Wojas identified the dead as Marilyn Wolma, 65 and her husband, Thomas Wolma, 67, both of Grand Rapids, Michigan, and Gerry Dalrymple, 65, of Chicago.
The interstate's eastbound lanes remained closed early Friday, the Indiana Department of Transportation said.
Officials hoped to reopen the lanes Friday morning, but it will take much longer to fully understand what happened and why, Wojas said.
"This investigation will take several weeks, if not months, to complete," she said.
Officials have removed the last vehicle involved in the wreck, CNN affiliate WLS reported.
Also, propane shortages across the country are causing prices to spike, pinching consumers looking to keep ahead of bitter cold winter weather in many places.

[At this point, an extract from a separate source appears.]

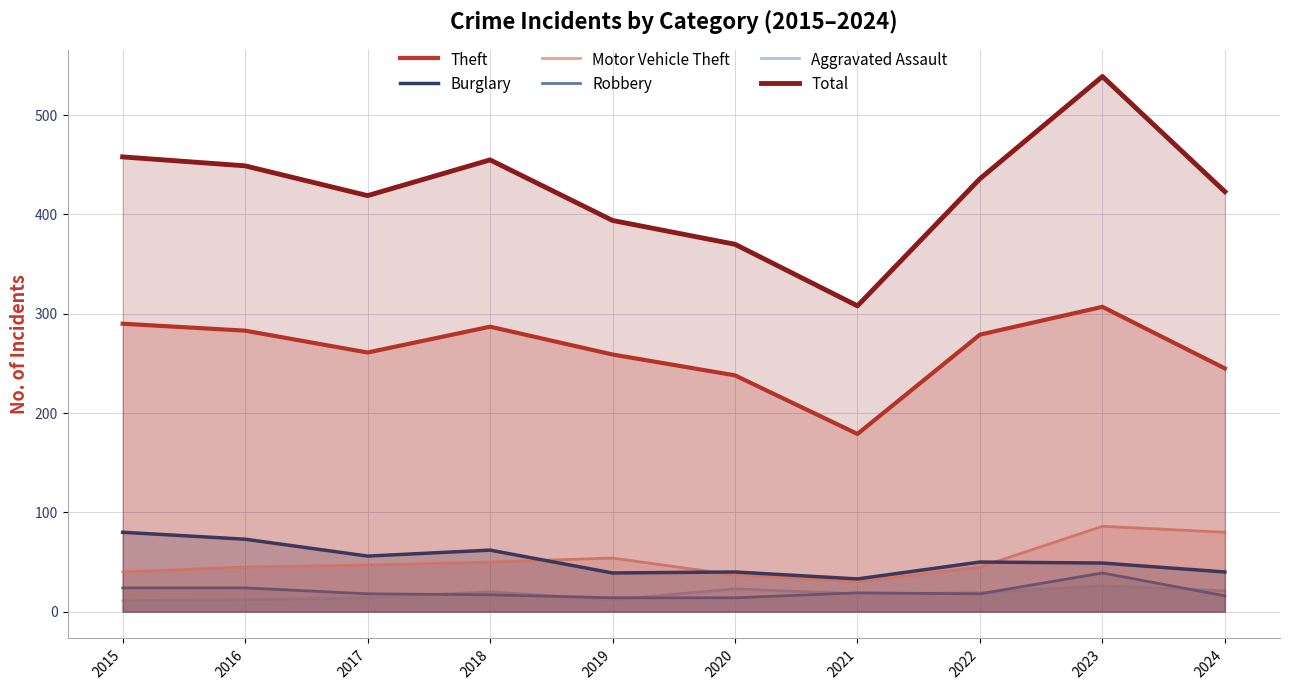

What is the spread (max minus min) of values at 2024?

407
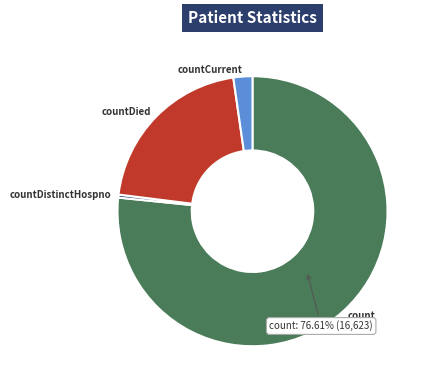

Does any single category account for the majority?

Yes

"We have double blankets on the beds, the couch, the kids' beds. I don't know what else to do," said Sandy DeHorn, who said prices for propane rose from $2.69 to $5 in one day.
"How can that happen?" she said.
Alabama's governor declared a state of emergency related to propane sales, activating the state's price-gouging law.
The law doesn't set a specific limit for prices but says anything more than 25 percent above the average price over the last month represents illegal "unconscionable pricing."
More than 12 million U.S. households use propane to keep warm, according to an industry trade group. Supplies are short because of increased demand due to the cold weather and increased usage by corn farmers last fall, who used extra propane to dry a bumper crop of corn.